Supplied records -
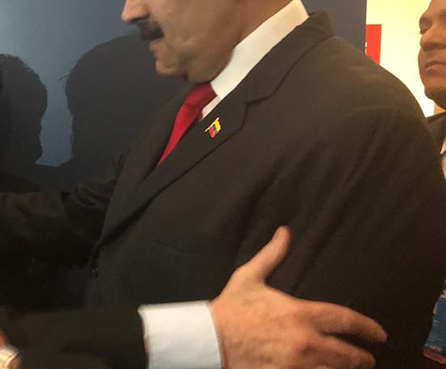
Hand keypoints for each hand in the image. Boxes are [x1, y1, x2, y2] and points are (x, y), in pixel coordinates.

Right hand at [210, 227, 386, 368]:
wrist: (209, 339)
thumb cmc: (230, 308)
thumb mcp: (250, 276)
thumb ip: (272, 255)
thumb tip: (285, 233)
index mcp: (301, 314)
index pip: (347, 320)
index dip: (368, 328)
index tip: (379, 335)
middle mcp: (305, 341)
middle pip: (348, 354)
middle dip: (361, 358)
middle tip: (366, 359)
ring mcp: (296, 364)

What you need to do - Each line above should be printed again exactly, though the pictures should not be.

Response to the exercise -
Hand keypoints for each hand in the image. Boxes are [x1, y1, x2, y2] and points are (x, y), in pixel coordinates.

Right hand at [210, 227, 386, 368]:
wrist: (209, 339)
thumb cmc: (230, 308)
thumb mcp: (250, 276)
thumb ip: (272, 255)
thumb tip: (285, 233)
index mcp: (301, 314)
index pip: (347, 320)
index dip: (368, 328)
index tip: (379, 335)
middle mcp: (305, 341)
middle pip: (348, 354)
middle dip: (361, 358)
middle tip: (366, 359)
ring mcp: (296, 364)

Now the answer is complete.